The information was subsequently found in February 2012 by a council member who was mentioned in one of the documents that had been uploaded. They informed the council and the data was removed and the ICO informed.
The member of staff responsible told the ICO the software that uploaded the data must have been installed by the previous owner of the computer as she was not aware of what had happened.
“The employee told the data controller that the computer is second hand and that it must have been installed by a previous owner,” the report by the ICO reads.
The report also noted that the council had no relevant home-working policy and no sufficient measures in place to restrict the access of sensitive information from the council’s network.
Ken Macdonald, assistant commissioner for Scotland at the ICO, said the incident should make all social work departments in councils "sit up and take notice" of the issues raised around home working and data protection.
“As more people take the opportunity to work from home, organisations must have adequate measures in place to make sure the personal information being accessed by home workers continues to be kept secure,” he said.

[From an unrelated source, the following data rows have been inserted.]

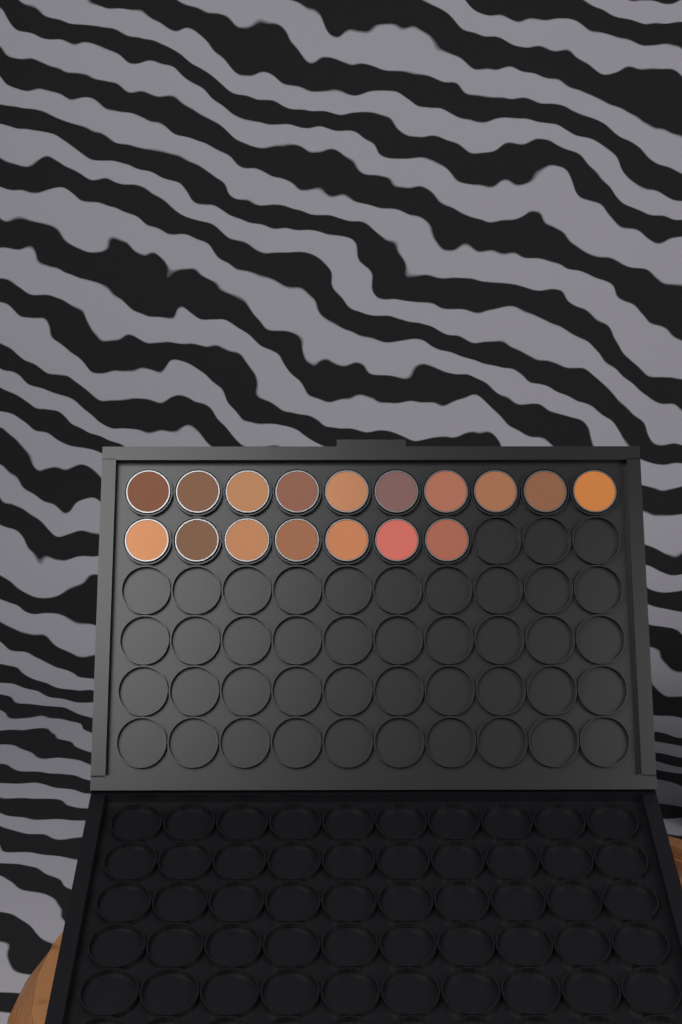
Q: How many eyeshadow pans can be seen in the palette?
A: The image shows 17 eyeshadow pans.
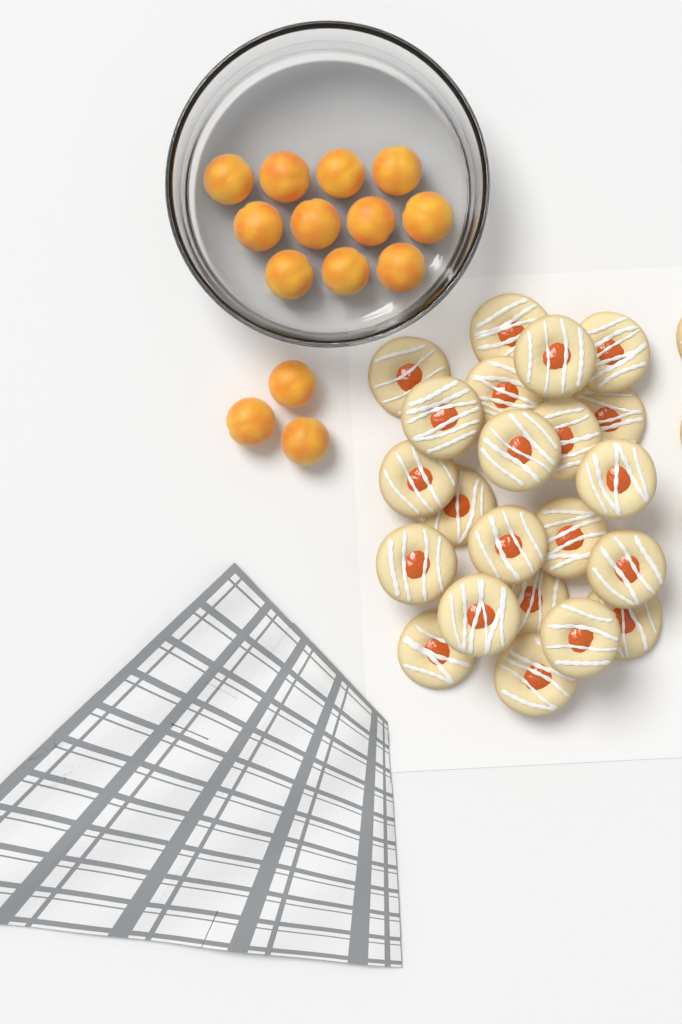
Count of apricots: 14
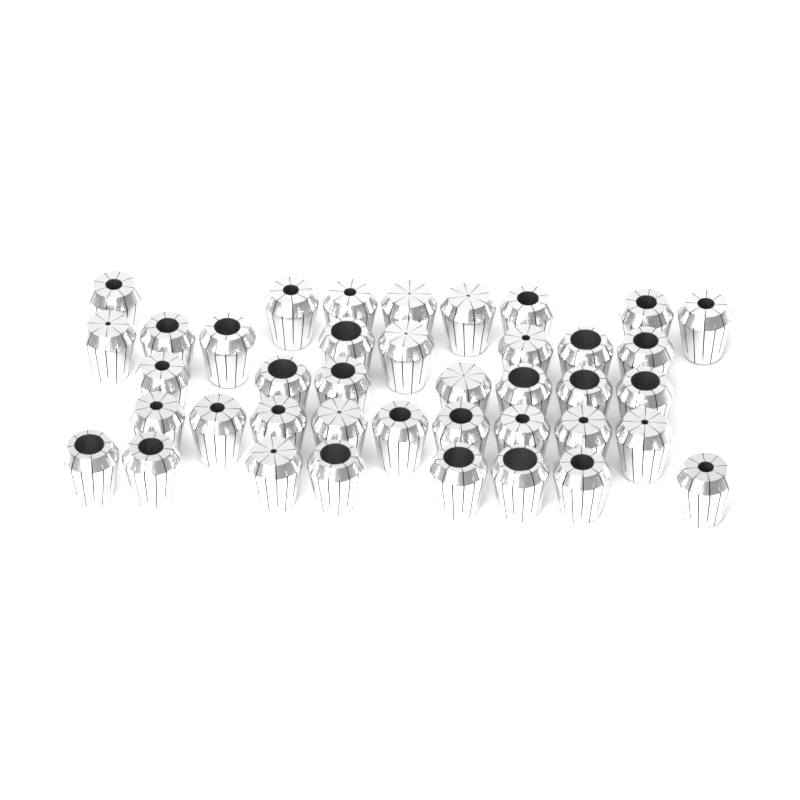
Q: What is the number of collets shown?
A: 40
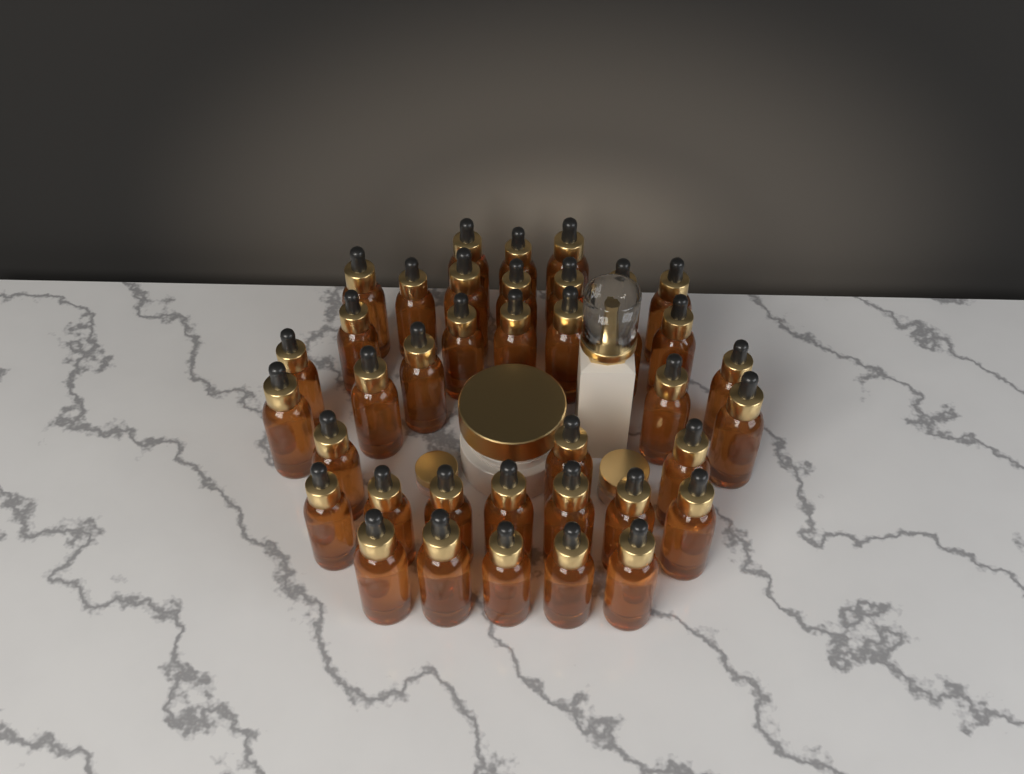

“In this case Aberdeen City Council failed to monitor how personal information was being used and had no guidance to help home workers look after the information.”
Aberdeen City Council said it takes data protection extremely seriously, which is why it reported the matter to the ICO itself when it came to light, and claimed it was making improvements on its policies. The council made no direct comment on the fine.
"A data protection audit report on the City Council by the ICO this summer found that a comprehensive suite of up-to-date data policies are in place, strong arrangements are in place concerning a wide range of routine data-sharing, and the content of data protection and information security training material used by Aberdeen City Council is detailed and thorough."
The fine is the latest of many to be imposed by the ICO against councils for poor data-handling procedures, with Islington Council fined £70,000 for an issue relating to Excel that caused 2,000 residents' details to be leaked online.